タイ・バンコクの街並み(資料写真)

 【バンコク=藤川大樹】タイの憲法裁判所は14日、セター首相が内閣改造で犯罪歴のあるピチット氏を閣僚に任命したことを巡り、倫理的な問題があったとしてセター氏と全閣僚の解任を命じた。憲法裁は国軍など保守派の影響力が強く、連立政権を率いるタクシン元首相派の最大与党・タイ貢献党を警戒する保守派の意向が反映された可能性がある。今後新たな首相が選出される見通しだが、政局は混迷を深めている。

◆犯罪歴のある人物の閣僚登用を巡り裁判沙汰に

 憲法裁は判決で「ピチット氏は禁錮刑を受け、弁護士の資格を剝奪されていた。彼が『誠実』で『信頼できる』人物かどうか疑わしいのは明らかだ」と指摘。9人の判事のうち5人が解任を支持した。  セター氏は報道陣に「裁判の結果を尊重する。首相としての職務を誠実に果たし、最善を尽くした」とした上で「一つ悲しいのは、私がモラルを持ち合わせていないため、首相を解任されたと政治史に書かれることだ」と述べた。

◆後任は? タクシン氏次女のペートンタン氏も浮上

 セター氏の失職に伴い、国会で首相指名選が行われる見通し。新首相の候補には、タクシン氏の次女で貢献党党首のペートンタン氏、タイの誇り党党首のアヌティン副首相兼内相、国民国家の力党(PPRP)党首のプラウィット氏らの名前が挙がっている。  セター氏は4月下旬の内閣改造で過去にタクシン氏の弁護人を務めたピチット氏を首相府相に任命した。
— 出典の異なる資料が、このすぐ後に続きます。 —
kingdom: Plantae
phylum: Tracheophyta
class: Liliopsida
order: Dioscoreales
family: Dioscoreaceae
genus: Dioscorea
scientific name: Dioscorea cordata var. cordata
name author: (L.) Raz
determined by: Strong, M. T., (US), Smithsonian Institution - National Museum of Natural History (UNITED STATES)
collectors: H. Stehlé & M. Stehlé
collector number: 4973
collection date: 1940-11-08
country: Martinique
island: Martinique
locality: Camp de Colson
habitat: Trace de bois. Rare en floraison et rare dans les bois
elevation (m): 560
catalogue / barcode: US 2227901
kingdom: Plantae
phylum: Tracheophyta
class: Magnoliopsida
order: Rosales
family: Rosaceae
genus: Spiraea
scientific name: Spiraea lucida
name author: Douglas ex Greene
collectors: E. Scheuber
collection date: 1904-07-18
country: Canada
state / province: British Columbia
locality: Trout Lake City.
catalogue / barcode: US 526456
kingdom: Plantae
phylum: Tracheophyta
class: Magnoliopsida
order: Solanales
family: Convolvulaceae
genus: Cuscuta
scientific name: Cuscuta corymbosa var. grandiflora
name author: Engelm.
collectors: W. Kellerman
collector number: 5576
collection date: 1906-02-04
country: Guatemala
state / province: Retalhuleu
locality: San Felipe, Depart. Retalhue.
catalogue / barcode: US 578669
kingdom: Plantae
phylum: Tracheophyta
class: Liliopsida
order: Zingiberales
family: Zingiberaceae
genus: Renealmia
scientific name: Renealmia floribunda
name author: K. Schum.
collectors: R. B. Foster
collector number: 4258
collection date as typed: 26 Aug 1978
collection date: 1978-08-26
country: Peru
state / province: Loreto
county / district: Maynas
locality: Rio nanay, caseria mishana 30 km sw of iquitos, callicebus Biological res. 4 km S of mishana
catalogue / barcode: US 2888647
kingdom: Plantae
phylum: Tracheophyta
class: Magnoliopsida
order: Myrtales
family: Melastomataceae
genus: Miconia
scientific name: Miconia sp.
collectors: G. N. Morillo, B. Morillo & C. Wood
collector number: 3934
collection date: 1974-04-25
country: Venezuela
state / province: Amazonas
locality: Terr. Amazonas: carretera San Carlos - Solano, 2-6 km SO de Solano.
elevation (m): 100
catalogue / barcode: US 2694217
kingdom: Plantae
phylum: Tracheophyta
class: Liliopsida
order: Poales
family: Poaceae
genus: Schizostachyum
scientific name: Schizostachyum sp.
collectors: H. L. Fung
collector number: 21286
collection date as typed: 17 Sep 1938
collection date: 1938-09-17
同氏は2008年、タクシン夫妻が土地取引に関連して汚職防止法違反などに問われた際、裁判所の職員に200万バーツ(約840万円)の賄賂を渡そうとし、同僚2人と禁錮6月の判決を受けている。  前上院議員40人は5月17日、ピチット氏の任命が閣僚の倫理規定を定めた憲法の条文に違反するとして、同氏と任命したセター氏の解任を求める請願書を提出。ピチット氏は同月21日に辞任していた。  憲法裁は今月7日、昨年5月の総選挙(下院選)で第1党となった前進党に対し、王室への中傷や侮辱を禁じる「不敬罪」改正の公約が憲法違反に当たるとして、解党を命じたばかり。